### [What to produce]
Give the number of lines in the data that contain the word "middle"; no other text is needed.

━━━ Data in this exercise ━━━

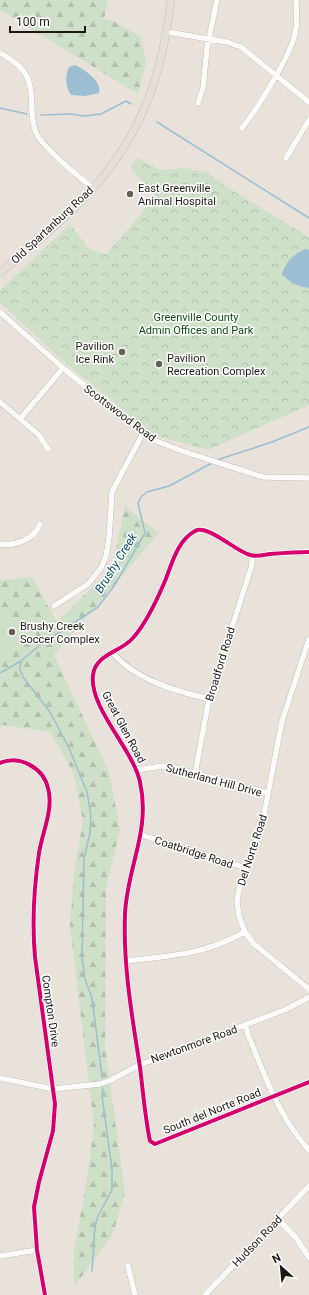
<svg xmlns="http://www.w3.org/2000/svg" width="309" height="1295" viewBox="0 0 309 1295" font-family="Roboto,sans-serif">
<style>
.green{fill:#cfe0c9}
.forest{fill:url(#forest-firs)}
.park{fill:url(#park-crowns)}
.water{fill:#9bbed2}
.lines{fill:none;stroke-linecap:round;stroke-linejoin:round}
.stream{stroke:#9bbed2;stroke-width:1.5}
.minor-casing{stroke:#a9a49e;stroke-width:6}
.major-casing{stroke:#c1beb9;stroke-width:8}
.minor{stroke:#fcfbf9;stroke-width:5.5}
.major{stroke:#e6dfd7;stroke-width:7}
.cycleway-casing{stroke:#fff;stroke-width:6}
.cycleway{stroke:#d6006c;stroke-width:4}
.poi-dot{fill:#645f59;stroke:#fff;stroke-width:1.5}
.labels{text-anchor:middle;stroke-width:3;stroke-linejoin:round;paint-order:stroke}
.poi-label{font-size:11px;fill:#1d1813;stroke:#fff;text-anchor:start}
.street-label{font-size:11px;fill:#1d1813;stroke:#fff}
.park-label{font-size:11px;fill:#0d4c1a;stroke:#fff}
.water-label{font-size:12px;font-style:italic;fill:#034968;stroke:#fff}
</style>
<defs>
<pattern id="forest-firs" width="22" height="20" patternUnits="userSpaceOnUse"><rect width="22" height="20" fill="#cfe0c9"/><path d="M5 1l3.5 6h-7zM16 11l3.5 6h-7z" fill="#b1bfac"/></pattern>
<pattern id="park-crowns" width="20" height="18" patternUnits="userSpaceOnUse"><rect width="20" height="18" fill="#cfe0c9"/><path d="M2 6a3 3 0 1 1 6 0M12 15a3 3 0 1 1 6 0" fill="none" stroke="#b1bfac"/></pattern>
</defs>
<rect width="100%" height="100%" fill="#e9e2da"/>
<!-- green -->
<path class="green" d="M0 616 21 627 26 636 0 654Z"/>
<!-- forest -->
<path class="forest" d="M0 0H108L104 19 116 22 141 37 146 63 138 94 0 10Z
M125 506 159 533 54 655 109 772 120 831 106 885 105 1047 125 1193 113 1234 74 1287V1249L86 1186 94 1126 70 926 74 872 83 821 73 772 50 732 4 725 0 727V654L26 636 21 627 0 616V580L32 577 57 622 112 568Z"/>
<!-- park -->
<path class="park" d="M138 158 160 170 185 168 206 172 229 188 309 237V405L208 450 153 435 67 364 0 303V290L70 224 89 249 106 254 149 205 158 198 130 167Z"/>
<!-- water -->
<path class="water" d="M75 65C84 69 103 82 99 93L85 96 71 95C65 86 65 77 69 67Z
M305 249 309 250V288C297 286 290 283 282 274 286 261 293 255 305 249Z"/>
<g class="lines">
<!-- stream -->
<path class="stream" d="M0 108 27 114
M41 115 71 114 84 116 101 114 126 101 131 104
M157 122 309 218
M217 460 272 442 309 427
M21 661 20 670 23 677 50 712 69 748 87 792 91 816 90 833 84 859 82 958 85 979 92 998 102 1077
M0 673 21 661 40 645 98 607 114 586 145 533 138 503 141 497 147 492 169 486 212 463
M92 1271 95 1226 98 1216 112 1190V1169L102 1096 103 1088"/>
<!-- minor casing -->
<g class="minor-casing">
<path id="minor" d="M167 32 227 42 241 47 309 102
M0 53C30 69 31 80 32 112 33 119 33 126 36 133 45 150 78 175 93 189
M198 103 203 88 207 48 217 0
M242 128C257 109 290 57 295 34 298 23 296 11 296 0
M286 158 309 120
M0 312 63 368 131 423 156 441 185 452 263 477 309 478
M0 402 39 435 48 449
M20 419 63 368
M0 544C15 546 34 540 40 524
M309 552C296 552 283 553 270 554 263 555 256 557 250 555 235 551 208 524 195 531 177 541 172 564 165 581 157 600 146 624 132 639 120 652 95 655 93 675 89 708 133 749 140 782 151 831 127 867 125 914 123 966 132 1016 140 1067 143 1091 145 1117 150 1141L155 1144 309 1082
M54 606 88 584 101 568 106 556 109 538 112 492 143 433
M309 639 282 721 263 820 239 889 237 902 239 916 245 932 254 944 309 989
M113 653C136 680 175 691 209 699
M0 763C19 755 43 767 48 788 54 809 42 833 39 853 34 887 32 923 35 957L55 1104 53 1131 39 1182 34 1207 37 1250 45 1295
M137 770 162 766 172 767 268 793
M195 774 209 699 251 568 253 556
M142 835 246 868
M125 961C171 956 203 955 245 932
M246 1025 248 1035C265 1075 279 1118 309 1150
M0 1078 53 1089 100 1084 111 1080 139 1065 287 1009 309 997
M278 1219 297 1239 309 1258
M0 1256 37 1250
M128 1266 135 1295
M205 1295 309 1186"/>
</g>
<!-- major casing -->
<g class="major-casing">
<path id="major" d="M0 273C32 245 68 218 96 185 145 128 162 73 171 0"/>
</g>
<!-- minor -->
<use href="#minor" class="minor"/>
<!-- major -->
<use href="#major" class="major"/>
<!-- cycleway casing -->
<g class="cycleway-casing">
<path id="cycleway" d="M309 552C296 552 283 553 270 554 263 555 256 557 250 555 235 551 208 524 195 531 177 541 172 564 165 581 157 600 146 624 132 639 120 652 95 655 93 675 89 708 133 749 140 782 151 831 127 867 125 914 123 966 132 1016 140 1067 143 1091 145 1117 150 1141L155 1144 309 1082
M0 763C19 755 43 767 48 788 54 809 42 833 39 853 34 887 32 923 35 957L55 1104 53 1131 39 1182 34 1207 37 1250 45 1295"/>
</g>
<!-- cycleway -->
<use href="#cycleway" class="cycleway"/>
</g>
<!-- markers -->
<g class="poi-dot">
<circle cx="130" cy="194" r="4"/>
<circle cx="122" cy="352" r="4"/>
<circle cx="159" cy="364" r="4"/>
<circle cx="12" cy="632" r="4"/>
</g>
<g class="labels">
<!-- poi labels -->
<g class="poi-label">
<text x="138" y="192">East Greenville<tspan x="138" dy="13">Animal Hospital</tspan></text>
<text x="114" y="350" text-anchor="end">Pavilion<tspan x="114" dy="13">Ice Rink</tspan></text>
<text x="167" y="362">Pavilion<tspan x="167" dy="13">Recreation Complex</tspan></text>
<text x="20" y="630">Brushy Creek<tspan x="20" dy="13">Soccer Complex</tspan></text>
</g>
<!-- street labels -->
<g class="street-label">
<text transform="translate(52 225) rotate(-43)" y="4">Old Spartanburg Road</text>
<text transform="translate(120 413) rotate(37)" y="4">Scottswood Road</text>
<text transform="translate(220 664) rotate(-73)" y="4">Broadford Road</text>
<text transform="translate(124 727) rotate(62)" y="4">Great Glen Road</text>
<text transform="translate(214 780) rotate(15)" y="4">Sutherland Hill Drive</text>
<text transform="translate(252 850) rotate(-72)" y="4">Del Norte Road</text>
<text transform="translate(194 852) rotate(18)" y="4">Coatbridge Road</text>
<text transform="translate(51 1011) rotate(82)" y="4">Compton Drive</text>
<text transform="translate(194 1044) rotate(-20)" y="4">Newtonmore Road</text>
<text transform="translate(212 1111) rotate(-22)" y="4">South del Norte Road</text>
<text transform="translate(257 1241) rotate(-46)" y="4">Hudson Road</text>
</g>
<!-- park labels -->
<g class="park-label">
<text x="196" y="321">Greenville County<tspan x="196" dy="13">Admin Offices and Park</tspan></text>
</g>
<!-- water labels -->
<g class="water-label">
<text transform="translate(116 563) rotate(-58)" y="4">Brushy Creek</text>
</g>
</g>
<!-- north arrow -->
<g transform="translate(281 1267) rotate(333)" stroke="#ffffff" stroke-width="3" paint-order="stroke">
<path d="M0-3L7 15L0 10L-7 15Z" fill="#1d1813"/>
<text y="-6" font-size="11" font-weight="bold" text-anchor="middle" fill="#1d1813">N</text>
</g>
<!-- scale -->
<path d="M10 26v6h75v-6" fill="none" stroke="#1d1813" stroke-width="2"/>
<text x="16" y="26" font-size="12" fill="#1d1813" stroke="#ffffff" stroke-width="3" paint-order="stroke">100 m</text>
</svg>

━━━

### [Exercise result]
2